Kalbinde Allah’ı zikretme şeklinde bir niyet yoktur. Namazın başından sonuna kadar, kalbi hiçbir an Allah’a yönelmez. Hangi düşünceyle namaza başlamışsa o düşünceyle namazdan çıkar.
10. Bu cümle müstakil bir cümle de olabilir, önceki cümle ile ilgili de olabilir. Eğer müstakil bir cümle olarak anlarsak anlamı şöyle olur: Hiçbir iyi işi Allah (c.c.) için halis niyetle yapmaz. Onun her yaptığı başkalarına gösteriş içindir. Başkaları onu medhetsin ve onu dünyada hayır sahibi olarak meşhur etsin diyedir. Yaptığının karşılığını bu dünyada görmekten başka bir şey düşünmez. Eğer önceki cümleyle birlikte düşünürsek anlamı şöyle olur: Namazı gösteriş için kılar. Müfessirler genellikle ikinci manayı tercih etmişlerdir. Çünkü ilk bakıtşa bu cümlenin, önceki cümleyle birlikte olduğu anlaşılıyor. İbn Abbas, bundan muradın gösteriş için namaz kılan münafık olduğunu söylemiştir. Çünkü o tip insanlar, başka kimse varsa namaz kılarlar, kimse görmüyorsa namaz kılmazlar. İkinci bir rivayette cümle şöyledir: Yalnızken namaz kılmazlar başkası olduğunda kılarlar. (İbn Cerir, İbn Münzir, İbn Ebi Hatim, İbn Merduye, Beyhakî) Kur’an’da münafıkların bu hali açıklanarak, “namaza kalktıklarında üşenerek kalkar ve gösteriş için namaz kılarlar. Allah’ı da çok az zikrederler” buyurulmuştur. (Nisa, 142)

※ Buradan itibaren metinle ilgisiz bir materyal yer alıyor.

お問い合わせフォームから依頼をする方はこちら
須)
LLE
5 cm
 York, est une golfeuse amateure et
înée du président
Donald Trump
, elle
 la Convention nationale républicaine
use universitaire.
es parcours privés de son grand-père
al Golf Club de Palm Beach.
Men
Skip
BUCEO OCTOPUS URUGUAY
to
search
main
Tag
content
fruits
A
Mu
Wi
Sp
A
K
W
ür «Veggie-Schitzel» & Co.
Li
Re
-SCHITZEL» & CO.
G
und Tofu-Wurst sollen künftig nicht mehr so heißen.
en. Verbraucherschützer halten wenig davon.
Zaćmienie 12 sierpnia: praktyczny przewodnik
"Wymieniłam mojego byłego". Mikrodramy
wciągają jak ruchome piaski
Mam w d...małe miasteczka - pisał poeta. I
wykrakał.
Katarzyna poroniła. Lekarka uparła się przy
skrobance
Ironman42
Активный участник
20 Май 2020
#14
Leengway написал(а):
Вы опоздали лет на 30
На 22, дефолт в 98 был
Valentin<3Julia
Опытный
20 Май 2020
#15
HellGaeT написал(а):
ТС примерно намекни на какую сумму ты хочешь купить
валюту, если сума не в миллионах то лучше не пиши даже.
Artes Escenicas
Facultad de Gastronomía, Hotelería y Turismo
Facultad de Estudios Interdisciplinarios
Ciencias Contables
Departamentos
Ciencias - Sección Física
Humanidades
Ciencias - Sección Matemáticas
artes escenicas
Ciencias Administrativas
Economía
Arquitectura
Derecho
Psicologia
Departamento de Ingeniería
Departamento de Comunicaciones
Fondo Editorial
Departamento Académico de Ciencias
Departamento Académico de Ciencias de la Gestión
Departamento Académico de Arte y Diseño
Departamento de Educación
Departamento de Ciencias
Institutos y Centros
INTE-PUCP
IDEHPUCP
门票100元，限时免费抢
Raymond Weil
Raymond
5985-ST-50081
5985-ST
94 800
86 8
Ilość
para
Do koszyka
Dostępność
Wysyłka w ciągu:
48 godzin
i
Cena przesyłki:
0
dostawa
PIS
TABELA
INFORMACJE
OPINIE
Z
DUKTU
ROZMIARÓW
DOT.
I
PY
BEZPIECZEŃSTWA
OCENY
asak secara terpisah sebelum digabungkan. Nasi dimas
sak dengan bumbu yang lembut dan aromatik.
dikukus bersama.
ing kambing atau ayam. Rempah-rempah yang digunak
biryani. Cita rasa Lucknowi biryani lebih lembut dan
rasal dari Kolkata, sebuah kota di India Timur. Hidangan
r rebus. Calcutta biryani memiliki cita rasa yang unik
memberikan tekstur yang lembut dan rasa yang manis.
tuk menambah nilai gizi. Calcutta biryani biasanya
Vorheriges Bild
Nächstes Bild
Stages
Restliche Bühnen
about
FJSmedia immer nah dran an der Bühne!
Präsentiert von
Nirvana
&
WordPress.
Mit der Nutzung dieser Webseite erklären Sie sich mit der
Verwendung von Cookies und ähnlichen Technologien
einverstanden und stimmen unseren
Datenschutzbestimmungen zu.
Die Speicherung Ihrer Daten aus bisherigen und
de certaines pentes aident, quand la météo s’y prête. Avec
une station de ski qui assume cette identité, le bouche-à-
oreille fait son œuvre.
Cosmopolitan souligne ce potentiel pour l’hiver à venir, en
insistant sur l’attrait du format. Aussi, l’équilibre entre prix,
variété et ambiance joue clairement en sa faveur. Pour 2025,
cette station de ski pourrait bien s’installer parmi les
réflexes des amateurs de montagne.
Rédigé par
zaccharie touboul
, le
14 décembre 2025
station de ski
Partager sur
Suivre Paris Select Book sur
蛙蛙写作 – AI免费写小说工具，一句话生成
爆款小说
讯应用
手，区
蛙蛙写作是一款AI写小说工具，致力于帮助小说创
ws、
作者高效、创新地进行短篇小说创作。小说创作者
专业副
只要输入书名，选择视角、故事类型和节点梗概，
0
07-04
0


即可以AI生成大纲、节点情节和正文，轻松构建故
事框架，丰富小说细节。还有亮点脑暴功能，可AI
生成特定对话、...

11. Burada “maun” kelimesi kullanılmıştır. Hz. Ali, İbn Ömer, Said b. Cübeyr, Katade, Hasan Basrî, Muhammed b. Hanefiyye, Dahhak, İbn Zeyd, Mücahid, Ata ve Zührî’ye göre bundan kasıt zekattır. İbn Abbas, İbn Mesud, İbrahim Nehaî, Ebu Malik ve pek çoklarına göre de bundan kasıt, günlük ihtiyaç olan eşyadır. Mesela tencere, kova, balta, terazi, tuz, su, ateş vs. İnsanlar bunları kullanmak için birbirlerine ödünç verirler. Said b. Cübeyr ve Mücahid’den bir kavil de bunu teyid etmektedir. Hz. Ali’nin bir kavline göre de bundan kasıt hem zekat hem de zarurî eşyalardır. İbn Ebi Hatim, İkrime’den nakletmiştir ki, “Maun’un en üstü zekat, en aşağısı da insanın ödünç olarak verdiği elek, kova veya iğnedir.” Abdullah b. Mesud şöyle buyurmuştur: Biz Rasulullah’ın ashabı olarak şöyle diyoruz. (Bazı rivayetlerde Rasulullah döneminde böyle denmiştir.) “Maun’dan kasıt tencere, balta, kova ve ödünç verilen bu gibi eşyalardır.” (İbn Cerir, İbn Ebi Şeybe, Ebu Davud, Neseî, Bezzar, İbni Münzir, İbn Ebi Hatim, Taberanî, İbn Merduye, Beyhakî) Sad b. Iyaz, isimlerini açıklamadan Rasulullah’ın ashabından hemen hemen aynı kavli nakletmiştir. Yani O, bunu müteaddit sahabeden duymuştur. (İbn Cerir, İbn Ebi Şeybe) Deylemî, İbn Asakir ve Ebu Nuaym, Ebu Hureyre’den Rasulullah’ın bu ayeti şöyle tefsir ettiğini rivayet etmişlerdir: “Bundan kasıt balta, kova ve bu gibi diğer eşyalardır.”
Eğer bu rivayet doğruysa, galiba bundan diğer ashabın haberi yoktu. Yoksa onların bu ayeti başka türlü tefsir etmeleri mümkün değildir.
Aslında “maun”, kendisinde insanlar için fayda bulunan küçük ve az bir şeye denir. Bu anlamda zekat da maun’dur. Çünkü o da pek çok maldan, yoksullara verilen küçük bir paydır. Diğer taraftan genel ihtiyaç eşyaları da maundur. Nitekim İbn Mesud bu görüşte olanlardandır. Müfessirlerin çoğuna göre “maun”, komşuların birbirlerine ödünç verdiği ufak tefek eşyalara şamildir. Bunları almakta bir mahzur olmayan ve zengin olsa da fakir olsa da insanın ihtiyaç duyduğu eşyalardır. Bu tür şeyleri vermekte cimrilik gösteren, ahlâken çok zelil bir hareket yapmış olur. Çünkü bu gibi şeyler ödünç verildiğinde onda hiç bir eksiklik meydana gelmez. “Maun”un tarifi şöyle de olabilir: Evine misafir gelen bir kişinin, komşusundan ödünç yatak alması, komşusunun tandırında ekmek pişirmek istemesi veya bir kaç gün için misafirlik nedeniyle ayrıldığında kıymetli eşyalarını komşusuna emanet olarak bırakmasıdır. Hulasa olarak maksat, ahireti inkar eden bir kimsenin başkalarına böyle küçük fedakârlıkları bile göstermeyecek kadar küçük kalpli olduğunu vurgulamaktır.